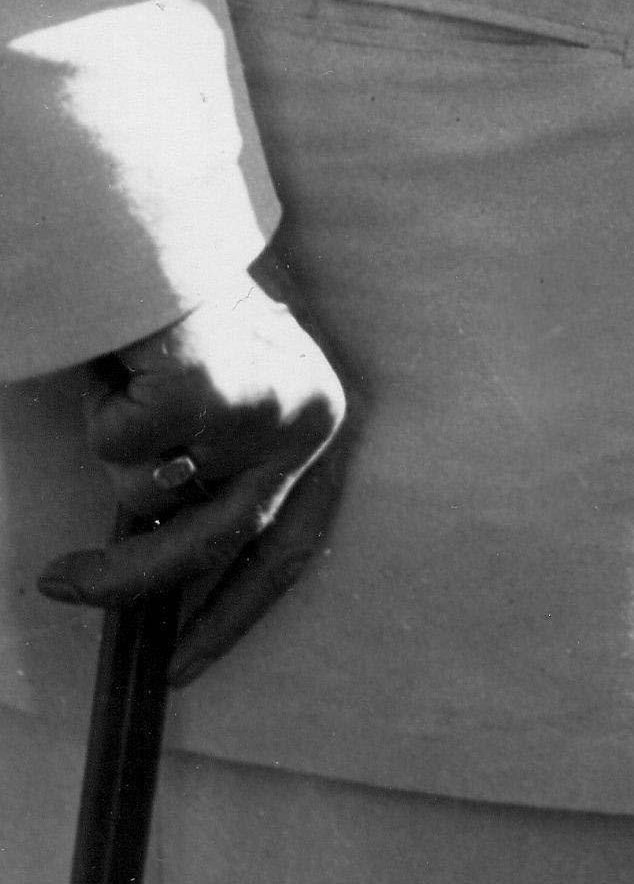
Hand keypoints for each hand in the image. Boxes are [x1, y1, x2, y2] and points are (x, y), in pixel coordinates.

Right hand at [37, 253, 347, 683]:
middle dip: (130, 582)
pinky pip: (123, 444)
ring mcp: (267, 407)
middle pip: (217, 542)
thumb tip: (164, 564)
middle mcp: (313, 416)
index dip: (234, 616)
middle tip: (60, 587)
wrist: (174, 213)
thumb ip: (214, 471)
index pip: (291, 550)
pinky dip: (102, 403)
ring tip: (126, 369)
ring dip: (112, 438)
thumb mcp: (221, 396)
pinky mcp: (213, 394)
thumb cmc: (191, 300)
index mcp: (323, 420)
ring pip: (151, 489)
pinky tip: (124, 350)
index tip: (180, 671)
################
### Work order
For this exercise, the answer is the lines from the one containing "wrist: (174, 213)" through the end of the listing above, reproduced exactly.

### Exercise output
wrist: (174, 213)
thumb ip: (214, 471)
index pip: (291, 550)
pinky dip: (102, 403)
ring tip: (126, 369)
ring dip: (112, 438)
thumb mcp: (221, 396)
pinky mcp: (213, 394)
thumb cmc: (191, 300)
index mcp: (323, 420)
ring pip: (151, 489)
pinky tip: (124, 350)
index tip: (180, 671)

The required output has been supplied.